Тридцать третье марта, или Провинциальные записки (Бару) - страница 13

Фалькензее

Что ни говори, а немец — существо нам сугубо непонятное и, некоторым образом, даже противоположное. Ранним утром, в пригороде Берлина Фалькензее, вышел я в уютный дворик маленькой уютной гостиницы и подумал: наш человек, падая утром с крыльца во двор, что успевает взять себе на заметку? Забор надо бы подпереть, потому как столбы подгнили и все перекосоебилось до последней невозможности. Там вон, в правом углу, куча навалена. Хрен ее знает, что в ней и кто ее наложил. Не шевелится — уже хорошо. Но убрать ее надо бы. Вот еще доску через лужу… Короче говоря, дел по горло. Надо вставать и срочно идти опохмеляться.

Ну а немец о чем думает поутру у себя во дворе? А что остается ему думать и делать, глядя на идеально ровный забор, на выметенный до стерильности двор, на посыпанные чистым белым песком дорожки, на чистый хлев, в котором хрюкает розовая, умытая душистым мылом и накрахмаленная свинья… Ничегошеньки ему не остается. Всё, всё уже сделано! Зачем же, спрашивается, тогда жить? И остается немцу только крикнуть в еотчаянии своей розовой, дородной, умытой душистым мылом и накрахмаленной супруге: «Гретхен, душа моя, скорей неси мне удавиться!»

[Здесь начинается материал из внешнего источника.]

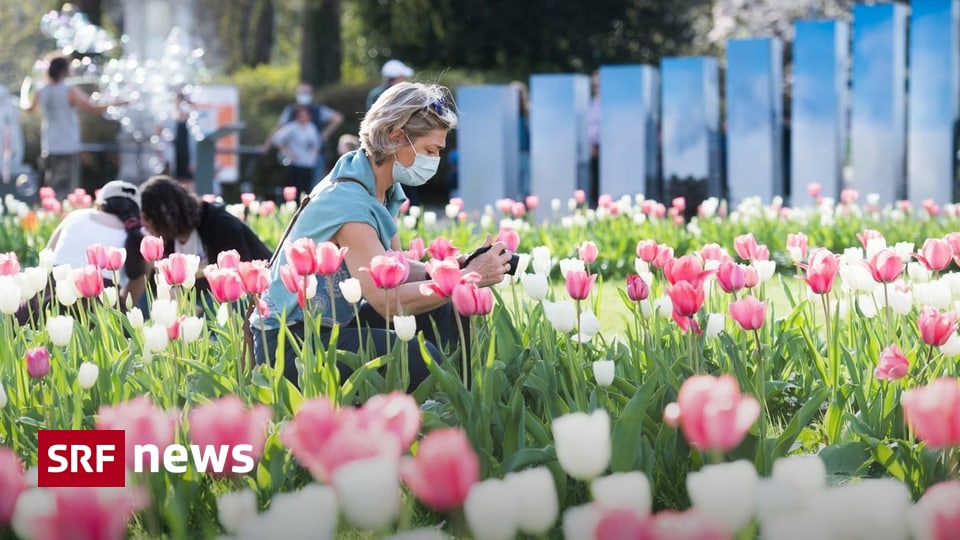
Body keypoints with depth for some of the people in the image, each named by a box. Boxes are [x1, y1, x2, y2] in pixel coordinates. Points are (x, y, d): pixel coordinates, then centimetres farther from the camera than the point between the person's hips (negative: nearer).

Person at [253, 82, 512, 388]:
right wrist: (470, 279, -25)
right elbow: (388, 300, -30)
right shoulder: (348, 202, -25)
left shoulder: (386, 190, 4)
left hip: (335, 323, 10)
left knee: (444, 309, -1)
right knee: (419, 359, -27)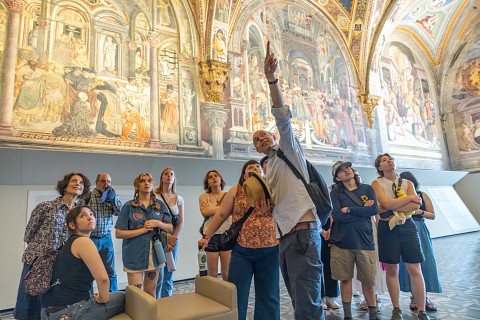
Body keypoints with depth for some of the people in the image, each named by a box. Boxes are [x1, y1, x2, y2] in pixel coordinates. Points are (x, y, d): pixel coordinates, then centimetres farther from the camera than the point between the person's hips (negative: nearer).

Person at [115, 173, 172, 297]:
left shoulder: (160, 205, 6)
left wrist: (158, 224, -13)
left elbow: (170, 228, 6)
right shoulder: (129, 206, -2)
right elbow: (119, 233, -6)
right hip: (135, 257, -3)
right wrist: (143, 230, -13)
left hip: (155, 255, 3)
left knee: (150, 291, 14)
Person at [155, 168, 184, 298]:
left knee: (168, 277, 9)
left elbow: (181, 222, 8)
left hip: (173, 239, 3)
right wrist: (167, 237, -14)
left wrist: (174, 238, -5)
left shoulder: (179, 199, 10)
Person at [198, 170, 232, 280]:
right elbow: (204, 212, -8)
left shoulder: (228, 195, 11)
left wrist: (211, 209, -10)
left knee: (227, 274, 0)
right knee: (212, 275, 2)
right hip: (211, 235, 0)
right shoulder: (204, 197, 9)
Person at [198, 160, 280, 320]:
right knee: (236, 295, 4)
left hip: (269, 251, 1)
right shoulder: (236, 190, 5)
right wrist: (206, 237, 4)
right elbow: (221, 214, 6)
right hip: (242, 250, -1)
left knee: (268, 296, 11)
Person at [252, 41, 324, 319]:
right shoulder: (270, 169, 25)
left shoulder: (289, 151, 6)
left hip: (302, 231, -8)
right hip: (285, 236, 9)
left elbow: (283, 119, -11)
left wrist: (271, 78, -20)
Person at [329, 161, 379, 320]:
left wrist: (350, 210, -7)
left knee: (368, 280, 6)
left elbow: (374, 209, -4)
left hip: (364, 241, 1)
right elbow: (336, 216, -9)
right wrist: (363, 211, -6)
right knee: (345, 278, 7)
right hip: (342, 241, -1)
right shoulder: (335, 193, 4)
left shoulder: (367, 188, 10)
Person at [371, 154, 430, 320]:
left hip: (407, 226, 2)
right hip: (387, 228, -2)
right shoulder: (376, 183, 2)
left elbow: (416, 205, -4)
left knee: (415, 269, 1)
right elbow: (386, 203, -13)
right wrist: (410, 197, -7)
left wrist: (392, 208, -11)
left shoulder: (407, 183, 11)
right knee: (392, 270, 4)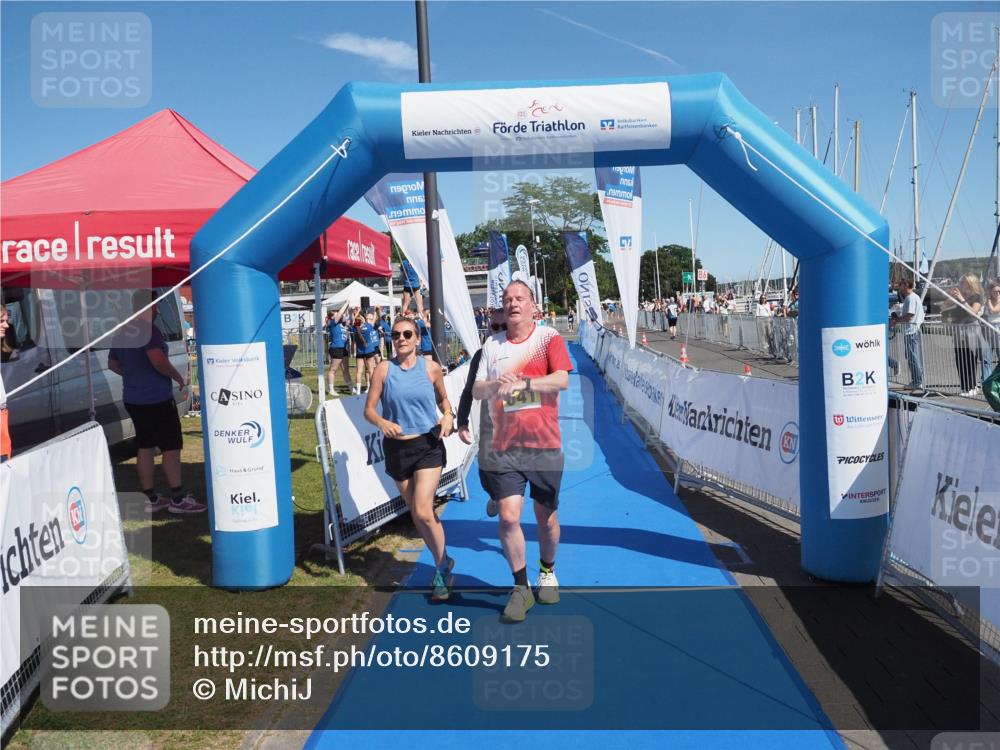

Так ведь не кричит. Даже и не собирается. Живет себе и живет припеваючи. Почему, спрашивается? А кто ж его разберет. Нам его не понять.

* * *

В марте тени на снегу становятся такими резкими, что ими можно обрезаться, и такими черными, что ими можно писать, как февральскими чернилами. Только не распускать нюни при этом. Глубоко-глубоко под слежавшимся снегом еще досматривают мыши-полевки последние сны, посасывая свои хвостики. На самом деле их, как и всех впадающих в зимнюю спячку, поначалу приписали к отряду лапкососущих, но мышиные лапки так малы, что полностью рассасываются еще до Нового Года. Те, которые передние. До задних мышь ртом не достает. Весной, как снег сойдет, по раскисшей земле и на четырех лапках еле-еле можно пробраться, а на задних мыши ходить не приучены, если, конечно, специально их не дрессировать. Вот полевки и приноровились сосать хвостики. Конечно, к весне эти самые хвостики становятся раза в два меньше в толщину и в длину, с них слезает вся шерстка, но к апрелю-маю уже все отрастает. Как только мышь почувствует, что ртом до укоротившегося хвоста не достает, открывает глаза-бусинки, потягивается, аккуратно обгрызает и причесывает отросшие за зиму усы и выходит на свет Божий. У женщин механизм другой [2] . Те, которые в городе, в марте весну еще не чувствуют. Ну, если только по падению цен на шубы и зимние сапоги. Даже и восьмое марта празднуют не как весну, а как месть за двадцать третье февраля. В деревне и этого нет. Только вдруг проснется их сестра среди ночи от какой-то неясной тоски, вздохнет так, что занавеска на окне качнется, почешет ненаманикюренным пальцем под левой грудью, накроет правой зачмокавшего спросонок своего Серегу или Толика, скажет ему спи дурак, снова вздохнет и будет лежать без сна еще час, а то и два, считая и пересчитывая курей, коров, мужа, гусей и снова мужа, чтобы уснуть, а днем, как солнце пригреет, будет жадно глядеть на дорогу. Ну, а наш брат просто устроен. Он весну на слух улавливает. Выйдет покурить на крыльцо, подставит волосатое ухо свое теплому ветерку и как услышит, что тот ему прошептал — займи, но выпей — значит всё. Весна на дворе. Есть такие, у которых она со двора круглый год не уходит. Да и как ее прогонишь, когда она ласково шепчет и шепчет. Зараза.